International Institute for Carbon-Neutral Energy Research (WPI-I(2)CNER), Kyushu University, 744 Moto-oka, Nishi-ku, Fukuoka 819-0395, Japan; Department of Chemistry and Biochemistry, Graduate School of Engineering, Kyushu University, 744 Moto-oka, Nishi-ku, Fukuoka 819-0395, Japan.

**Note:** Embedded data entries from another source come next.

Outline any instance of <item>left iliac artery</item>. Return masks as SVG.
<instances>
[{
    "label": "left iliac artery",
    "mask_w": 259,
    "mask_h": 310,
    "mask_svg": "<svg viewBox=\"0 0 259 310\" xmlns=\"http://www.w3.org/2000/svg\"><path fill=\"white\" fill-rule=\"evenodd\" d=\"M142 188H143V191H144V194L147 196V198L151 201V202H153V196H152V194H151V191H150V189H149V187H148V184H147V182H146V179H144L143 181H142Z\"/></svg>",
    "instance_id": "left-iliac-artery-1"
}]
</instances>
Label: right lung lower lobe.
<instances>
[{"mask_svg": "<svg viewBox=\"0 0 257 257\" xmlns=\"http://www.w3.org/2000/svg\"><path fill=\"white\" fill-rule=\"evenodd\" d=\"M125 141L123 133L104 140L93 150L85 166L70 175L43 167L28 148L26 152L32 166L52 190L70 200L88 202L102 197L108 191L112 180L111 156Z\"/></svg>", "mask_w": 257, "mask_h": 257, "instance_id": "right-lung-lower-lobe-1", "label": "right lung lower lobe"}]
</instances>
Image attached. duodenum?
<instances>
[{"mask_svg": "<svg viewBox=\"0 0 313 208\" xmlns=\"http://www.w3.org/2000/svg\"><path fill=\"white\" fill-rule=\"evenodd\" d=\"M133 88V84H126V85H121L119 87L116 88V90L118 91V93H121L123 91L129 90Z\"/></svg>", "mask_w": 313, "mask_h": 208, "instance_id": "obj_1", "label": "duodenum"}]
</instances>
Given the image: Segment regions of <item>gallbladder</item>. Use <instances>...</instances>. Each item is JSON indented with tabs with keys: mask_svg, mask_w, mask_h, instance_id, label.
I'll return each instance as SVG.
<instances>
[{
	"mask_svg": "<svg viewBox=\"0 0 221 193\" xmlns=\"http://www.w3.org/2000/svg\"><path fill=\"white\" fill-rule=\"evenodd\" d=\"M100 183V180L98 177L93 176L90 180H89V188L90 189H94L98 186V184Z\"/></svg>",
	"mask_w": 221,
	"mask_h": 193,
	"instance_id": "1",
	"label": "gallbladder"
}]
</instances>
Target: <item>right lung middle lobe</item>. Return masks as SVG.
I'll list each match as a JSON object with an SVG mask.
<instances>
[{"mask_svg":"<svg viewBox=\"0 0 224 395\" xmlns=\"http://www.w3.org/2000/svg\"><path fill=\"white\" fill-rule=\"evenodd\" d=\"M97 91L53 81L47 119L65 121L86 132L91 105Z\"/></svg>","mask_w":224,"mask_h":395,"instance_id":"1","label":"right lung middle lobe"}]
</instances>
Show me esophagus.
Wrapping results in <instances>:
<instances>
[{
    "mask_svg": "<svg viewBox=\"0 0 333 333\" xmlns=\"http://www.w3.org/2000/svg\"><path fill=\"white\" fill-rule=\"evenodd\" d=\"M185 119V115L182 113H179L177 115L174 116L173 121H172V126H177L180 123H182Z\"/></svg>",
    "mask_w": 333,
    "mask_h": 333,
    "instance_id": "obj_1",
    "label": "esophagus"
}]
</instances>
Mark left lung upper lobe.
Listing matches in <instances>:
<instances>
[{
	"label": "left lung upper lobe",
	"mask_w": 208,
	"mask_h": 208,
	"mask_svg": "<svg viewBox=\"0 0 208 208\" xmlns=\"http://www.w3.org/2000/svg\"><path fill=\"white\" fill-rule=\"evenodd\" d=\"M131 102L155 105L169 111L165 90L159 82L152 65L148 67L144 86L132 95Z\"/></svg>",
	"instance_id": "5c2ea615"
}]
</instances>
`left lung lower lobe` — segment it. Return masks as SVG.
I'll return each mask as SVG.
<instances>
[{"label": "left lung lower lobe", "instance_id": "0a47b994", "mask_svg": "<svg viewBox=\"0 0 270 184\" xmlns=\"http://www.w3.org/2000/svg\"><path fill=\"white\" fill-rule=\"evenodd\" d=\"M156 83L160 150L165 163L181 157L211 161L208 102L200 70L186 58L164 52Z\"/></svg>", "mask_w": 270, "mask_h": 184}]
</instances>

International Institute for Carbon-Neutral Energy Research (WPI-I(2)CNER), Kyushu University, 744 Moto-oka, Nishi-ku, Fukuoka 819-0395, Japan; Department of Chemistry and Biochemistry, Graduate School of Engineering, Kyushu University, 744 Moto-oka, Nishi-ku, Fukuoka 819-0395, Japan; Centre for Small Molecule Energy, Kyushu University, 744 Moto-oka, Nishi-ku, Fukuoka 819-0395, Japan.
Bioresour Technol. 2017 Mar;227:279-285. doi: 10.1016/j.biortech.2016.12.051. Epub 2016 Dec 18.
Pyruvate ferredoxin oxidoreductase from Citrobacter sp. S-77 (PFOR) was purified in order to develop a method for acetyl-CoA production. Although the purified PFOR showed high O-sensitivity, the activity could be remarkably stabilized in anaerobic conditions. PFOR was effectively immobilized on ceramic hydroxyapatite (PFOR-HA) with an efficiency of more than 96%, however, after encapsulation of PFOR-HA in alginate, the rate of catalytic acetyl-CoA production was highly reduced to 36% when compared to that of the free enzyme. However, the operational stability of the PFOR-HA in alginate hydrogels was remarkable, retaining over 68% initial activity even after ten repeated cycles. The results suggested that the PFOR-HA hydrogels have a high potential for biotechnological application.
为了开发乙酰辅酶 A 的生产方法,对柠檬酸杆菌 S-77(PFOR)的丙酮酸铁氧还蛋白氧化还原酶进行了纯化。尽管纯化的 PFOR 表现出对 O2 的高度敏感性,但在厌氧条件下,其活性可以得到显著稳定。PFOR 可以有效地固定在陶瓷羟磷灰石(PFOR-HA)上,效率超过 96%,然而,当 PFOR-HA 被包埋在藻酸盐中时,与游离酶相比,催化乙酰辅酶 A 生成的速率大大降低至 36%。然而,PFOR-HA 在藻酸盐水凝胶中的操作稳定性非常显著,即使经过十次重复循环,仍保留超过 68%的初始活性。结果表明,PFOR-HA 水凝胶在生物技术应用方面具有很高的潜力。